The Russian Federation is the largest country in physical terms, with nearly twice the territory of Canada and the United States.  It shares a land border with 14 countries and requires 450 different official border crossing points.  The official currency is the Russian Ruble, which is one of the world’s oldest currencies. The currency has had its high and lows, but grew steadily after the authorities announced that they would no longer allow independent countries to print Russian national currency.  However, once the Asian financial crises his Russia in the 1998 the value of the ruble dropped.  Today 1 USD is equal to 29.36 rubles.

According to Nation Branding & Investment, Russia has a market economy with enormous natural resources, predominantly oil and natural gas. It has the 10th largest economy in the world by nominal GDP and the 6th largest by purchasing power parity.  More recently, higher domestic consumptions and greater political stability have strengthened economic growth. In 2002-2003, as fuel prices rose, FDI flows into Russia increased tenfold over time due higher profit results, and Russia became one of the top countries in the world for inward FDI. Russia’s main focus now is on the quality of long-term investments to ensure that technology and innovations flow into the country, along with capital, modern-production facilities, and the creation of jobs.

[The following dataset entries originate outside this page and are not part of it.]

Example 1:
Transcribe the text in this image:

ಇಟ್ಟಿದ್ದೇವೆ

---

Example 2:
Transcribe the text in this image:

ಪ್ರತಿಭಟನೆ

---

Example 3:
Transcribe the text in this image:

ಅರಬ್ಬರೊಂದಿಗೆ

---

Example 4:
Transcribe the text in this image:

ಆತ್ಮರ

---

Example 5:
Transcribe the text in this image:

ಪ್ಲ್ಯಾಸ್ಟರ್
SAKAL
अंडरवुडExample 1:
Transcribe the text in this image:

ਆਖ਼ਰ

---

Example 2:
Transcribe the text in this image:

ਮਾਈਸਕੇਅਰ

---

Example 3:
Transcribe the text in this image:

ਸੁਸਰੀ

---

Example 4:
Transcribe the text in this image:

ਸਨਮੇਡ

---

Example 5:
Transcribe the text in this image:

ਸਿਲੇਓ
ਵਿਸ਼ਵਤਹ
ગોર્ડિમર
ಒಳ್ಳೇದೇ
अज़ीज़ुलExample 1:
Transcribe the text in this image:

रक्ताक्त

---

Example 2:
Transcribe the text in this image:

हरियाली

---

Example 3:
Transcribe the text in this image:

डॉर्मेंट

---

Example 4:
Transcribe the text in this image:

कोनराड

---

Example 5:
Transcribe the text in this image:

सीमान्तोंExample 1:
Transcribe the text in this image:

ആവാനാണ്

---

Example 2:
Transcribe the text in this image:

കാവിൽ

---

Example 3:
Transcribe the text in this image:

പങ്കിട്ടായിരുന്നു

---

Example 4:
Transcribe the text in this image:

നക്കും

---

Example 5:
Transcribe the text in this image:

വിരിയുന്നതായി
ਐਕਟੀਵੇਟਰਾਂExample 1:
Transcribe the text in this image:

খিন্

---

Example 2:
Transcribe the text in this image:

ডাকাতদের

It is often argued that migration is needed in order for Russia to maintain growth and stability. Due to Russia’s higher death rate, than that of births as listed above, without immigration it would be necessary to raise the retirement age to 73, however the life expectancy for men and women combined is only 65.

Beginning is 1993 Russia also began its accession to the WTO.  This is a process that may be used as an important tool for economic development.  WTO accession will impact a wide range of policies and institutions, including tariff policy, customs administration standards, rights of foreign investors, agricultural policy, intellectual property and possibly government procurement.  Russia has negotiated most favored nation status or better with all its significant trading partners.  I look forward to seeing Russia’s growth and international economic continuations in the near future.